The Television Man Part 2

An opportunity arrived in the form of televisions at a lower price than had previously been possible. There was a catch, no less than 72 identical sets had to be ordered, they could be paid for over four months but the whole lot would be delivered on the same day.

Selling the sets was not the first problem, when they arrived they filled the shop. They were taken out of their boxes in the street and then piled five high in the shop, every one was displayed. “It is no good having stock that cannot be seen” insisted Jim Snr.

Seventy-two televisions sets in a shop in Rye was unprecedented, the whole thing caught the local public’ imagination. People were coming to the shop just to gaze at the spectacle. So much interest was caused that for the first few days it was not necessary to leave the shop in search of customers, they came in numbers. In one period of two hours five televisions were sold.

In those early months of 1960 the small Rye business achieved another landmark, a brand new van, a Morris J2, was ordered. It arrived in red livery with the firm’s name displayed in yellow. By this time, second son Robert had joined the firm full time, youngest son, Richard, was still at school.

For any business to be successful the name of that business must be kept in the public view. The large red van with the firms name J. E. Hollands & Sons displayed boldly on each side, was worth at least £5 a week in advertising value. There are many more ways of advertising other than the conventional ones. The family tried them all. At one time a pet white nosed monkey named “Coco” was taken to the shop for a day. Coco was a great attraction, in fact so many people came to look at her doing “aerobatics” in the shop window that they overflowed into the road and caused a traffic hold up. Coco thought it was all great fun, she was the centre of attention and had never been given so many sweets and buns, unfortunately the proceedings were brought to a swift conclusion when the excitement and food became too much for her system to take, she was sitting on a record player deck, spinning her self round with one hand and clutching a sticky bun in the other, being sick and wetting herself at the same time. The affair had not gone off exactly as planned but the result was the same, the shop was the talk of the town again!

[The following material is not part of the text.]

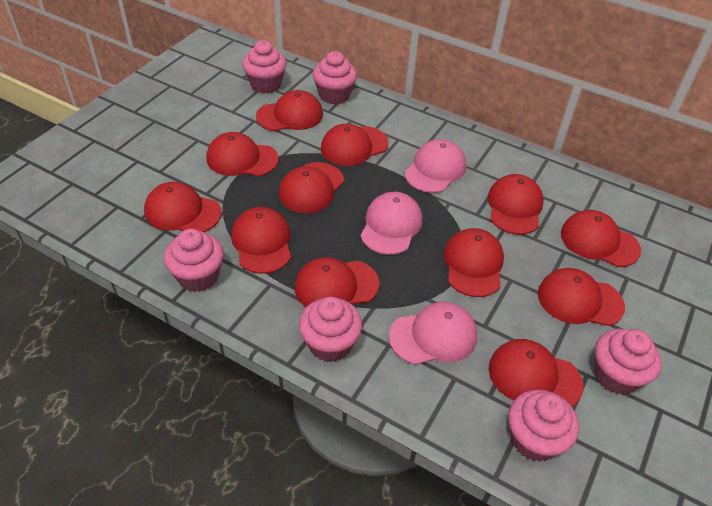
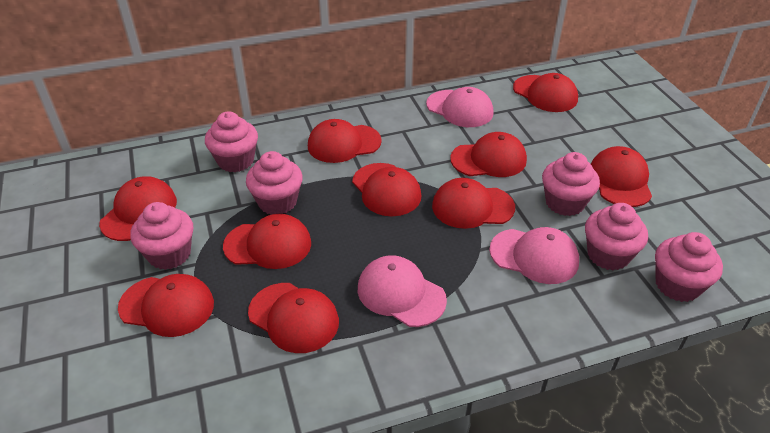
red cap: [144,182,222,232] [206,132,279,176] [231,207,291,274] [256,90,323,131] [279,162,344,213] [295,257,380,307] [321,124,389,166] [444,228,504,297] [488,174,544,235] [489,339,583,407] [538,268,625,326] [561,210,641,267] = 12 -> [99,176,177,241] [118,274,214,337] [223,214,311,269] [248,283,339,353] [308,119,382,163] [352,163,422,216] [432,178,515,229] [450,132,527,177] [513,73,578,112] [591,146,652,207] = 10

The Television Shop at 55 Cinque Ports Street. Drawn from memory by Paul Vincent
The Television Shop at 55 Cinque Ports Street. Drawn from memory by Paul Vincent

As the year progressed the business went from strength to strength. The little shop bulged at the seams with stock. Tape recorders, Radios, Transistors, Electric Irons, Toasters, Razors, Washing Machines, Fridges, Spin Dryers as well.

Display was fast becoming impossible, but what could be done? Jim Snr. had another brain wave, The large Restaurant opposite the shop was opened only during the summer holiday season. From Whitsun to September. The ‘super salesman approached the owner, Fred Taylor, and talked him into letting the building during the Winter months. It was a good arrangement for him, the rent was paid in advance and Jim agreed to be out of the building in good time to prepare it for opening as a Restaurant for the 1961 season. It was a brilliant arrangement for the firm, they could look forward to Christmas in a huge showroom. Stock was ordered from every available supplier, and a new line was introduced – Records.

Insurance of the valuable stock now became a problem. The Restaurant was not designed for this new use and before they would cover stock against theft the insurance companies demanded that special locks, bars on windows and a burglar alarm be fitted. This would have cost far too much in view of the very temporary nature of the venture, so it was decided to cover the stock for fire only and mount a guard on the premises each night. They took turns to sleep in the shop. Robert, Clive Wall and the two Jims took it in turns on a three day shift basis. Each one of them had their own “burglar dissuader” to protect them against intruders. Both Jim’s favoured a television table leg, Clive took his air rifle for his turn of duty and Robert, who was a keen fisherman, took with him a “priest”, a truncheon shaped implement covered at its top by a thick layer of lead. Fortunately Robert never had to “baptise” any intruders or I fear they would never have had the opportunity to repent their sins.

The Television Man
The Television Man

For some reason they overlooked to tell the police of their night watchman scheme, with rather an amusing consequence. One night as Young Jim lay on the bed in the prepared cubicle at the rear of the shop, he heard a noise at the window which was right by the bed. On investigation he saw a policeman outside of the window having a quiet smoke. Standing up until his head was in line with the open fanlight, his mouth was no more than six inches from the poor chaps ear, “Put that cigarette out constable!”…. P.C. Hunt almost collapsed on the spot. Young Jim had to invite him in for a cup of tea to steady his nerves. “I thought it was the Sergeant,” was all the constable could say.

The next night Jim Snr. was on duty. At 2 a.m. there was a hell of a bang on the window followed by an alarming crashing sound. He leapt out of bed like a scalded cat in time to see a Bobby emptying a dustbin full of tin cans in the alley way outside. It was the policeman’s way of getting his own back, unfortunately he had picked the wrong night. Not only was it a different night watchman in residence but the sergeant was standing behind him!